◆ INSTRUCTIONS TO FOLLOW:
Please copy out the lines exactly, beginning at the start of the items and stopping after the line that contains "Write a Review". Leave the pictures out of your answer.

☆ ☆ ☆ ☆ ☆ ☆ ☆

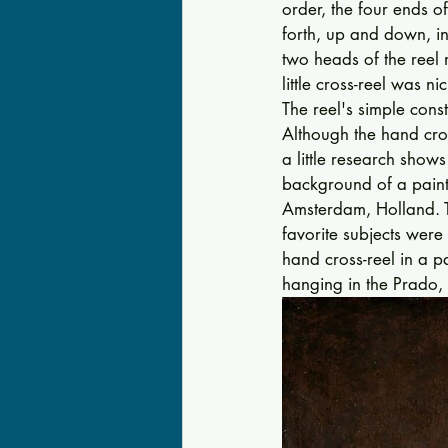
order, the four ends of
forth, up and down, in
two heads of the reel 
little cross-reel was 
The reel's simple cons
Although the hand cro
a little re­search sho
background of a paint
Amsterdam, Holland. T
favorite subjects were
hand cross-reel in a p
hanging in the Prado, 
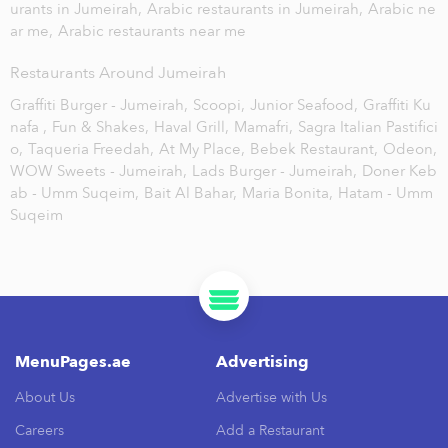
urants in Jumeirah,
Arabic restaurants in Jumeirah,
Arabic ne
ar me,
Arabic restaurants near me
Restaurants Around Jumeirah
Graffiti Burger - Jumeirah,
Scoopi,
Junior Seafood,
Graffiti Ku
nafa ,
Fun & Shakes,
Haval Grill,
Mamafri,
Sagra Italian Pastifici
o,
Taqueria Freedah,
At My Place,
Bebek Restaurant,
Odeon,
WOW Sweets - Jumeirah,
Lads Burger - Jumeirah,
Doner Keb
ab - Umm Suqeim,
Bait Al Bahar,
Maria Bonita,
Hatam - Umm
Suqeim
MenuPages.ae
Advertising
About Us
Advertise with Us
Careers
Add a Restaurant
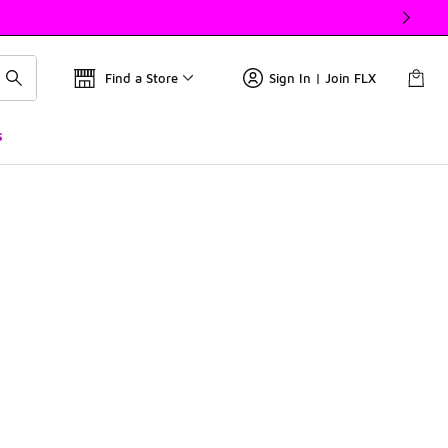
Find a Store
Sign In | Join FLX
s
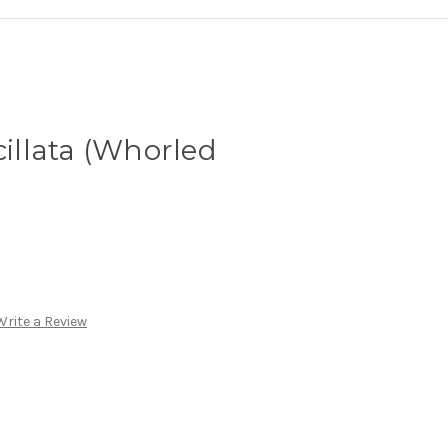
cillata (Whorled
Write a Review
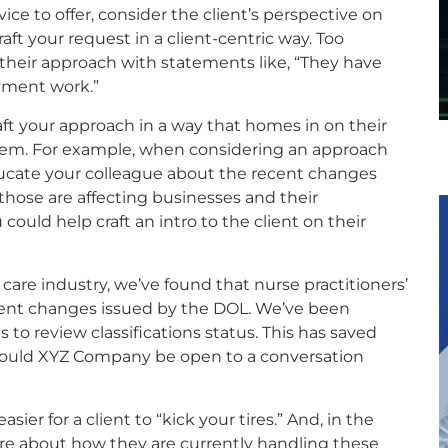
ice to offer, consider the client’s perspective on
ft your request in a client-centric way. Too
in their approach with statements like, “They have
yment work.”
aft your approach in a way that homes in on their
them. For example, when considering an approach
cate your colleague about the recent changes
hose are affecting businesses and their
 could help craft an intro to the client on their
care industry, we’ve found that nurse practitioners’
recent changes issued by the DOL. We’ve been
s to review classifications status. This has saved
ould XYZ Company be open to a conversation
sier for a client to “kick your tires.” And, in the
ore about how they are currently handling these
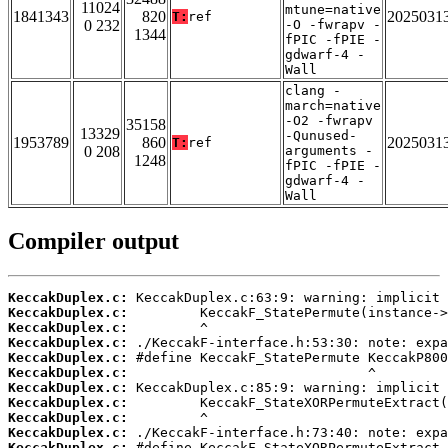
11024
mtune=native
1841343
820
2025031
T:
ref
0 232
-O -fwrapv -
1344
fPIC -fPIE -
gdwarf-4 -
Wall
clang -
march=native
-O2 -fwrapv
35158
13329
-Qunused-
1953789
860
2025031
T:
ref
0 208
arguments -
1248
fPIC -fPIE -
gdwarf-4 -
Wall
Compiler output
KeccakDuplex.c:
KeccakDuplex.c:
KeccakDuplex.c:
KeccakDuplex.c:
KeccakDuplex.c:
KeccakDuplex.c:
KeccakDuplex.c:
KeccakDuplex.c:
KeccakDuplex.c:
KeccakDuplex.c:
KeccakDuplex.c:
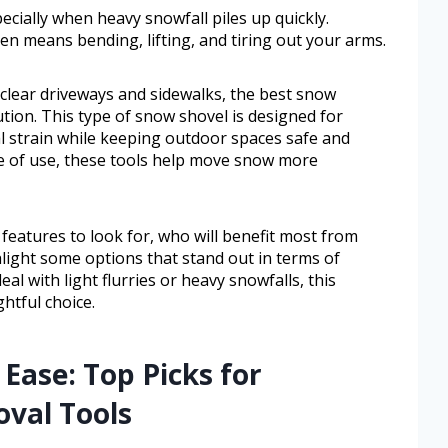
cially when heavy snowfall piles up quickly.
ten means bending, lifting, and tiring out your arms.
 clear driveways and sidewalks, the best snow
ution. This type of snow shovel is designed for
l strain while keeping outdoor spaces safe and
se of use, these tools help move snow more
n features to look for, who will benefit most from
light some options that stand out in terms of
l with light flurries or heavy snowfalls, this
htful choice.
Ease: Top Picks for
oval Tools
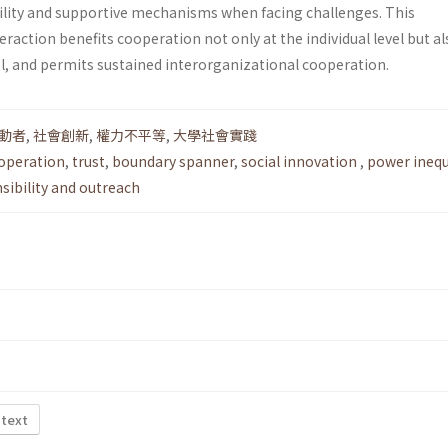
bility and supportive mechanisms when facing challenges. This
eraction benefits cooperation not only at the individual level but al
el, and permits sustained interorganizational cooperation.
動者
,
社會創新
,
權力不平等
,
大學社會實踐
ooperation
,
trust
,
boundary spanner
,
social innovation
,
power inequ
nsibility and outreach
 text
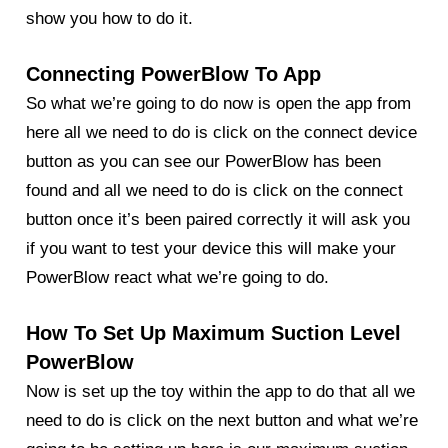
show you how to do it.
Connecting PowerBlow To App
So what we’re going to do now is open the app from
here all we need to do is click on the connect device
button as you can see our PowerBlow has been
found and all we need to do is click on the connect
button once it’s been paired correctly it will ask you
if you want to test your device this will make your
PowerBlow
react what we’re going to do.
How To Set Up Maximum Suction Level
PowerBlow
Now is set up the toy within the app to do that all we
need to do is click on the next button and what we’re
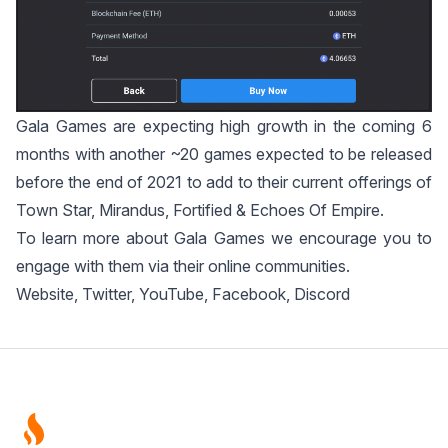
Gala Games are expecting high growth in the coming 6
months with another ~20 games expected to be released
before the end of 2021 to add to their current offerings of
Town Star
,
Mirandus
,
Fortified
&
Echoes Of Empire
.
To learn more about Gala Games we encourage you to
engage with them via their online communities.
Website
,
Twitter
,
YouTube
,
Facebook
,
Discord
Footer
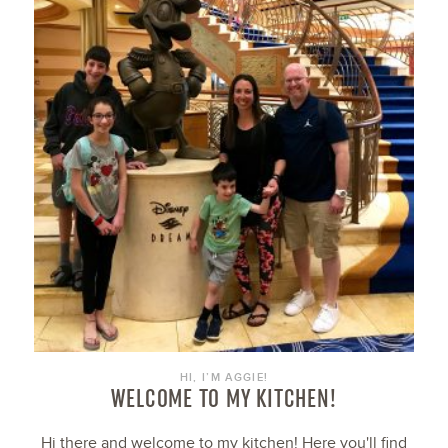
HI, I’M AGGIE!
WELCOME TO MY KITCHEN!
Hi there and welcome to my kitchen! Here you'll find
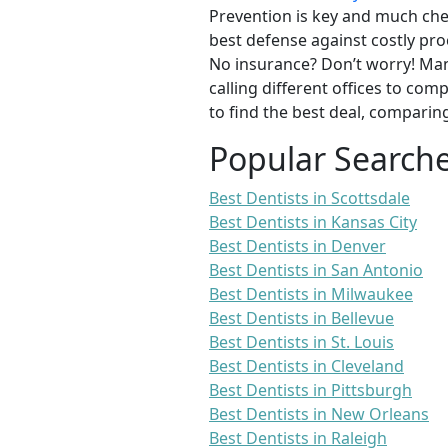
Prevention is key and much chea
best defense against costly pro
No insurance? Don’t worry! Man
calling different offices to co
to find the best deal, comparin
Popular Search
Best Dentists in Scottsdale
Best Dentists in Kansas City
Best Dentists in Denver
Best Dentists in San Antonio
Best Dentists in Milwaukee
Best Dentists in Bellevue
Best Dentists in St. Louis
Best Dentists in Cleveland
Best Dentists in Pittsburgh
Best Dentists in New Orleans
Best Dentists in Raleigh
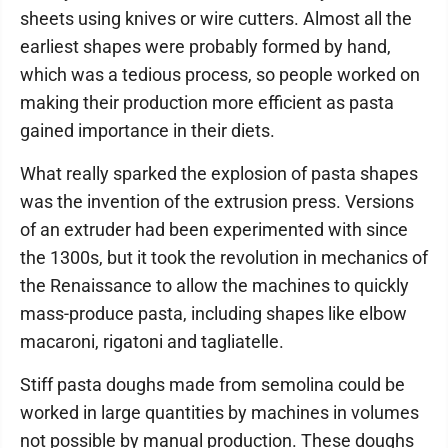
sheets using knives or wire cutters. Almost all the
earliest shapes were probably formed by hand,
which was a tedious process, so people worked on
making their production more efficient as pasta
gained importance in their diets.
What really sparked the explosion of pasta shapes
was the invention of the extrusion press. Versions
of an extruder had been experimented with since
the 1300s, but it took the revolution in mechanics of
the Renaissance to allow the machines to quickly
mass-produce pasta, including shapes like elbow
macaroni, rigatoni and tagliatelle.
Stiff pasta doughs made from semolina could be
worked in large quantities by machines in volumes
not possible by manual production. These doughs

☆ ☆ ☆ ☆ ☆ ☆ ☆

◆ OUTPUT BELOW:
order, the four ends of
forth, up and down, in
two heads of the reel 
little cross-reel was 
The reel's simple cons
Although the hand cro
a little re­search sho
background of a paint
Amsterdam, Holland. T
favorite subjects were
hand cross-reel in a p
hanging in the Prado, 
urants in Jumeirah,
Arabic restaurants in Jumeirah,
Arabic ne
ar me,
Arabic restaurants near me
Restaurants Around Jumeirah
Graffiti Burger - Jumeirah,
Scoopi,
Junior Seafood,
Graffiti Ku
nafa ,
Fun & Shakes,
Haval Grill,
Mamafri,
Sagra Italian Pastifici
o,
Taqueria Freedah,
At My Place,
Bebek Restaurant,
Odeon,
WOW Sweets - Jumeirah,
Lads Burger - Jumeirah,
Doner Keb
ab - Umm Suqeim,
Bait Al Bahar,
Maria Bonita,
Hatam - Umm
Suqeim
MenuPages.ae
Advertising
About Us
Advertise with Us
Careers
Add a Restaurant
Find a Store
Sign In | Join FLX
s
cillata (Whorled
Write a Review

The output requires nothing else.